[RECORDS SHOWN — start]
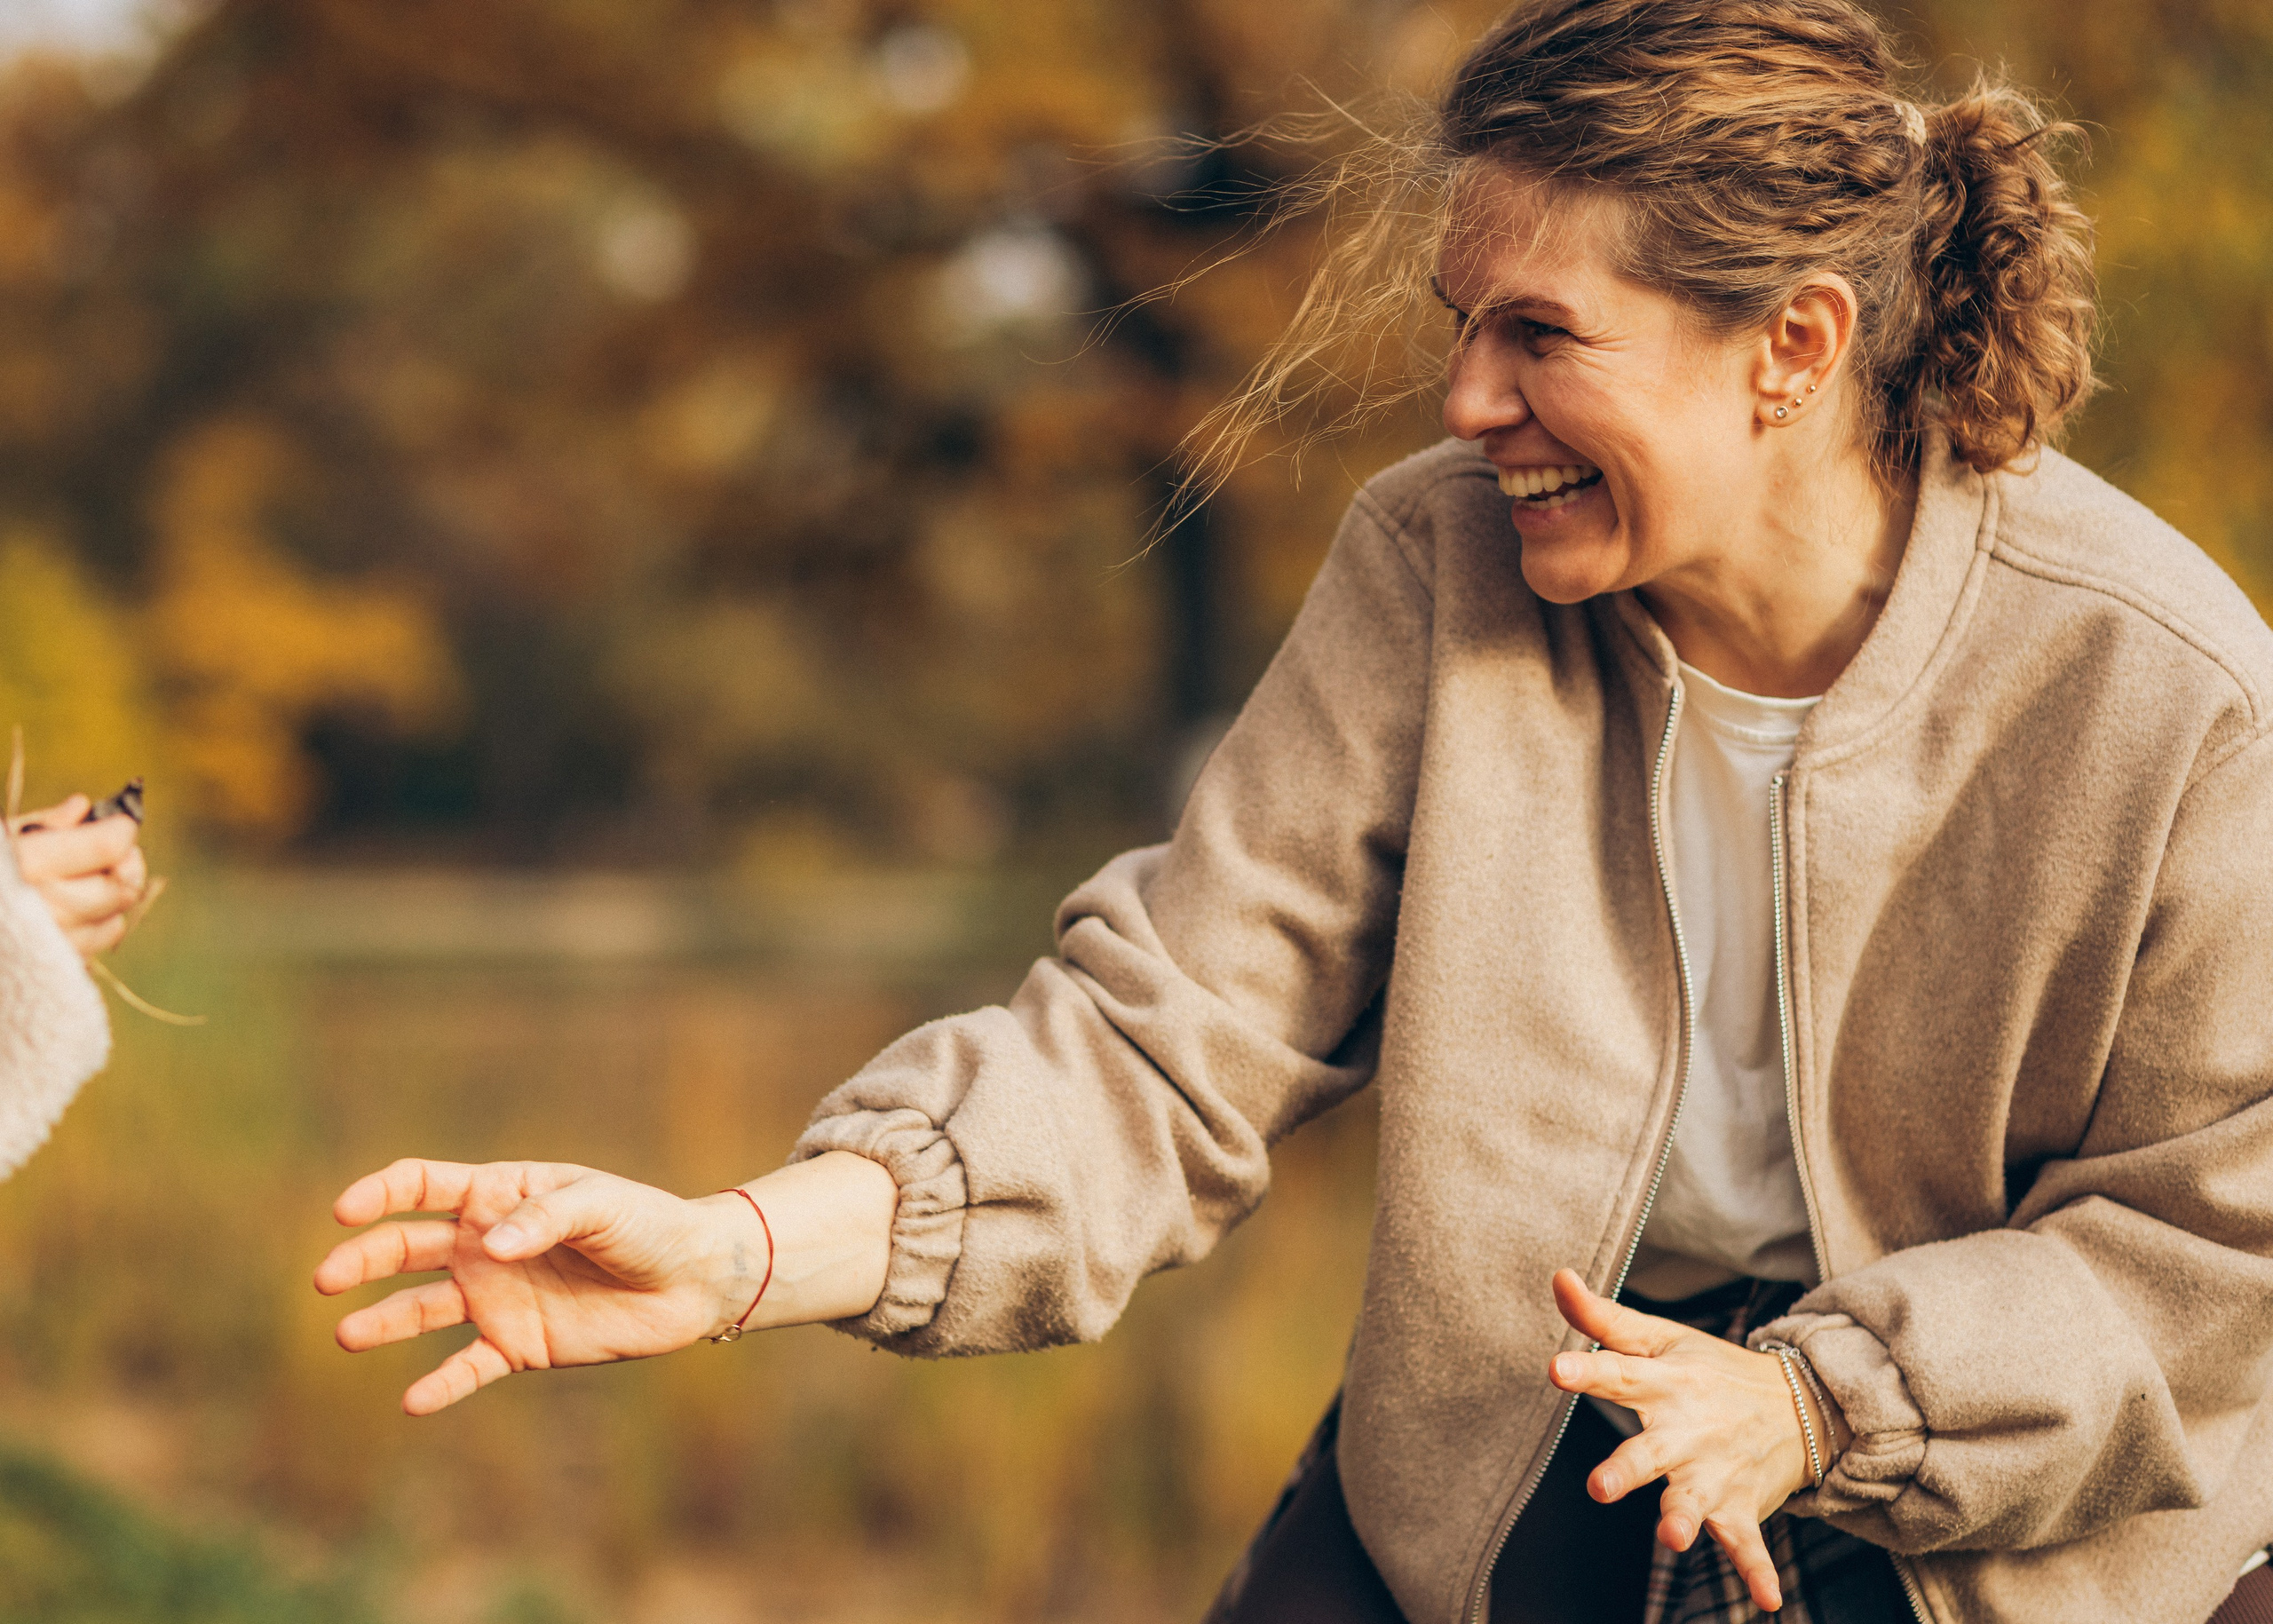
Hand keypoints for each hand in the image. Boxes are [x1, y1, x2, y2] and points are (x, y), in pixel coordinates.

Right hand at [11, 796, 147, 954]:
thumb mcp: (1, 840)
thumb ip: (43, 823)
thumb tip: (82, 807)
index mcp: (30, 864)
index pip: (109, 845)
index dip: (121, 829)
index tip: (117, 822)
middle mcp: (45, 906)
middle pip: (121, 883)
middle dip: (125, 862)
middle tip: (113, 851)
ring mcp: (52, 941)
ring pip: (117, 914)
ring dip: (114, 895)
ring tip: (89, 881)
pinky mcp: (55, 963)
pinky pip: (102, 939)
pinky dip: (101, 922)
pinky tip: (78, 910)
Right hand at [315, 1150, 896, 1414]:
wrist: (692, 1280)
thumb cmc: (647, 1225)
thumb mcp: (600, 1205)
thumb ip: (543, 1219)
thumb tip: (487, 1246)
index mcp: (501, 1195)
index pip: (423, 1186)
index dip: (379, 1194)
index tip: (345, 1212)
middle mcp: (487, 1246)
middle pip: (406, 1248)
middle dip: (363, 1259)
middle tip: (327, 1278)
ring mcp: (498, 1296)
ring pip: (422, 1309)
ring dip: (383, 1321)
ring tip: (347, 1335)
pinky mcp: (519, 1345)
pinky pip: (468, 1367)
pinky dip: (441, 1385)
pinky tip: (413, 1401)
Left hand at [1545, 1268, 1844, 1612]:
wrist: (1800, 1406)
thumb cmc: (1711, 1370)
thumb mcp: (1662, 1337)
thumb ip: (1604, 1318)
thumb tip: (1558, 1277)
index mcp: (1666, 1383)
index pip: (1620, 1374)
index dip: (1588, 1372)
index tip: (1557, 1370)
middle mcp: (1689, 1430)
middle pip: (1651, 1451)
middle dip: (1627, 1469)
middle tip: (1599, 1486)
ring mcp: (1715, 1471)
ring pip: (1695, 1500)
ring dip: (1685, 1520)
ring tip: (1673, 1537)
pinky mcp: (1739, 1507)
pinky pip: (1749, 1544)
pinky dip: (1759, 1571)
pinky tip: (1767, 1601)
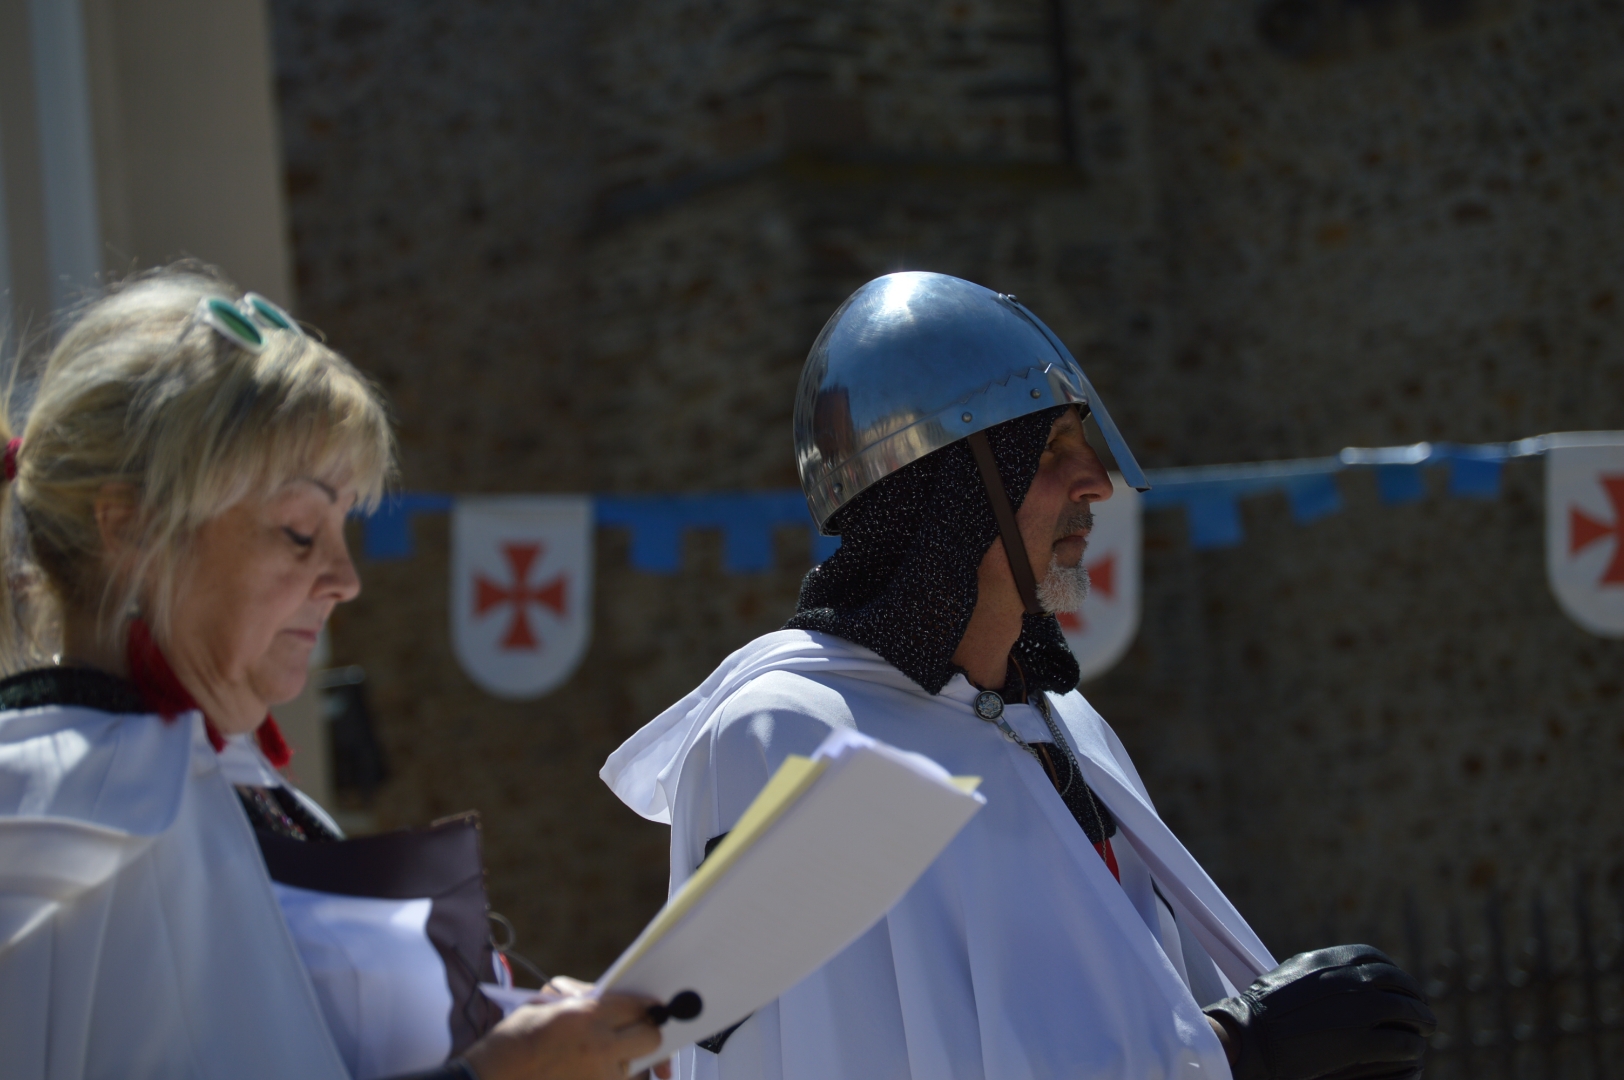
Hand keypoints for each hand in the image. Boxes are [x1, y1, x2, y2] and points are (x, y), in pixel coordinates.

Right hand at [463, 989, 668, 1079]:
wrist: (491, 1079)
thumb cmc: (515, 1039)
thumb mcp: (547, 1002)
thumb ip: (582, 997)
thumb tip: (609, 995)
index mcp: (587, 1015)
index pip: (638, 1007)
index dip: (647, 1006)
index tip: (651, 1008)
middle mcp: (599, 1047)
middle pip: (650, 1038)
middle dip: (647, 1033)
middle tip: (637, 1033)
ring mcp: (599, 1077)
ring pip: (636, 1067)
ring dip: (629, 1061)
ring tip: (603, 1057)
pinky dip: (616, 1077)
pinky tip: (596, 1071)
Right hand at [1203, 944, 1435, 1079]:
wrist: (1253, 1036)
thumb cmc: (1264, 1009)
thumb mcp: (1293, 973)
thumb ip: (1321, 970)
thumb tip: (1337, 969)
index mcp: (1332, 960)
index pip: (1377, 960)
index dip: (1395, 973)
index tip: (1401, 985)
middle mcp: (1351, 979)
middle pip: (1398, 984)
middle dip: (1415, 995)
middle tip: (1422, 1009)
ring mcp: (1360, 1010)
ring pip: (1408, 1012)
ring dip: (1422, 1021)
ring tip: (1427, 1030)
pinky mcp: (1363, 1042)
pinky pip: (1402, 1042)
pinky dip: (1412, 1046)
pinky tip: (1414, 1052)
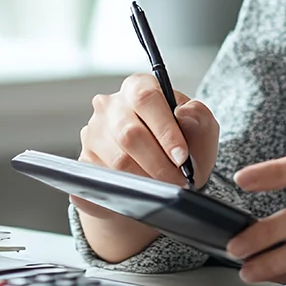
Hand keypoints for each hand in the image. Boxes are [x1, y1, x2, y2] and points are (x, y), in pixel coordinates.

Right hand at [72, 74, 219, 262]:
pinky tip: (142, 198)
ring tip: (166, 190)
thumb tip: (185, 114)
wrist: (157, 176)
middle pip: (129, 134)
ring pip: (117, 161)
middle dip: (159, 164)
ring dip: (146, 180)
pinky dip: (126, 193)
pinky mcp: (85, 162)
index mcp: (138, 88)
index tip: (182, 158)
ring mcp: (93, 134)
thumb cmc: (180, 146)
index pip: (146, 100)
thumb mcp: (200, 130)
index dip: (166, 130)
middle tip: (178, 182)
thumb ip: (199, 118)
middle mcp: (110, 106)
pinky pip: (102, 181)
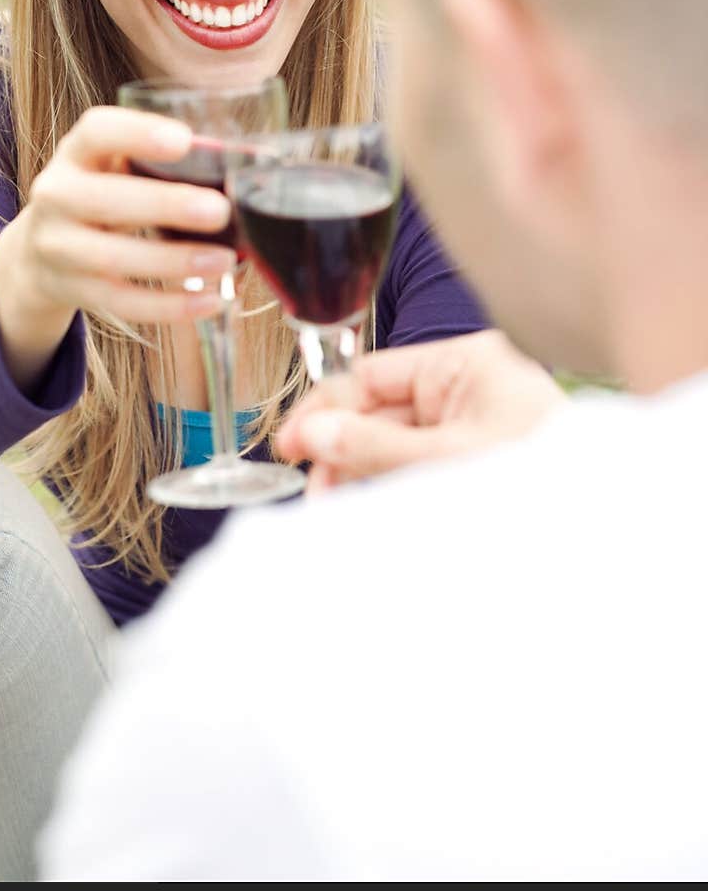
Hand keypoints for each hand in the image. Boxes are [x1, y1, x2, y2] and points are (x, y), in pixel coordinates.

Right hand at [14, 105, 235, 324]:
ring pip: (113, 258)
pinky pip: (122, 303)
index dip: (137, 133)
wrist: (40, 249)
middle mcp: (56, 196)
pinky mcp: (72, 290)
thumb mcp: (115, 167)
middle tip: (219, 211)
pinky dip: (169, 306)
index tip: (183, 141)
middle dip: (165, 206)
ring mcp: (58, 247)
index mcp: (76, 153)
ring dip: (174, 262)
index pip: (96, 132)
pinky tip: (210, 301)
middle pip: (104, 199)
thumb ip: (161, 164)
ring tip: (225, 260)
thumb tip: (247, 167)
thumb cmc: (103, 195)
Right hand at [275, 330, 565, 491]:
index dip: (326, 409)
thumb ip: (373, 446)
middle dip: (342, 451)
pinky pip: (421, 468)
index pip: (373, 375)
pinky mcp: (480, 461)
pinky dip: (393, 487)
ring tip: (337, 509)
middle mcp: (468, 388)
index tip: (290, 445)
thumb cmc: (539, 478)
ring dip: (363, 475)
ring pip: (397, 444)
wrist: (601, 525)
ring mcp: (475, 426)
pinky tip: (371, 509)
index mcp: (465, 365)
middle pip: (381, 411)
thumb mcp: (446, 460)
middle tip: (315, 493)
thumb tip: (311, 432)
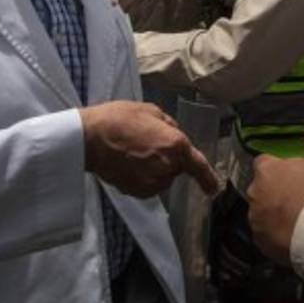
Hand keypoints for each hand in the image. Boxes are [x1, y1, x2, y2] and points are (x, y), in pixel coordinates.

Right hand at [79, 101, 219, 197]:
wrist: (89, 139)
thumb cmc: (119, 119)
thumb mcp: (150, 111)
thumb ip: (169, 125)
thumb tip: (174, 134)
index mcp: (176, 144)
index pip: (198, 165)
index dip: (208, 178)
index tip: (214, 189)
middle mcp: (168, 167)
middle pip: (176, 167)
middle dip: (167, 157)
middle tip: (145, 142)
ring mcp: (153, 182)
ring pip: (162, 177)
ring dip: (155, 168)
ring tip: (133, 152)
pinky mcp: (138, 192)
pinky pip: (148, 185)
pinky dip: (143, 177)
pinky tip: (128, 164)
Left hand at [247, 118, 303, 264]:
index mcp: (266, 170)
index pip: (264, 162)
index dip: (277, 167)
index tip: (291, 174)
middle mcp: (254, 192)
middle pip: (261, 187)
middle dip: (272, 190)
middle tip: (295, 196)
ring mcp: (255, 218)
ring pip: (261, 211)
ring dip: (272, 211)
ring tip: (293, 217)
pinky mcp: (259, 240)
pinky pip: (264, 233)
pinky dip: (273, 232)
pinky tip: (290, 233)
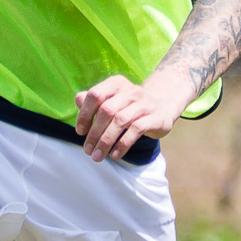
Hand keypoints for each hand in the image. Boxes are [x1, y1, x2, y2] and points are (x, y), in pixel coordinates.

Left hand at [73, 74, 189, 161]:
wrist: (162, 107)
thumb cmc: (129, 106)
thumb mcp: (112, 100)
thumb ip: (93, 100)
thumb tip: (78, 99)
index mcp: (117, 84)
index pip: (95, 95)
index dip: (85, 114)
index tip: (80, 132)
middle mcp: (131, 91)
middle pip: (107, 110)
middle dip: (94, 133)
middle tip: (88, 150)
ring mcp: (145, 103)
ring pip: (121, 121)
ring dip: (106, 141)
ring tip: (98, 156)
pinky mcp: (156, 117)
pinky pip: (136, 130)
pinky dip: (122, 144)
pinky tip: (114, 155)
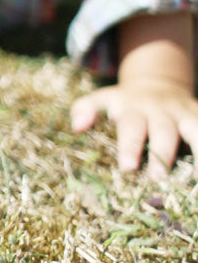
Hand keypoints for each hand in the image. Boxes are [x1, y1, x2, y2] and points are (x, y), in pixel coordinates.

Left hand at [71, 78, 197, 178]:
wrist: (157, 82)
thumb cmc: (123, 103)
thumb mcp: (102, 100)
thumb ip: (85, 110)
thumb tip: (77, 127)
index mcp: (134, 107)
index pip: (131, 126)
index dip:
[RECORDS SHOWN — finish]
● **DIRECTIONS**:
Whenever the word "Left" occurs in a line above, copy that line.

● **WORKED SOLUTION**:
Left hand at [1545, 1268, 1844, 1612]:
Left hand at [247, 118, 303, 264]:
Left hand at [73, 74, 189, 161]:
Left hand at [71, 78, 197, 178]:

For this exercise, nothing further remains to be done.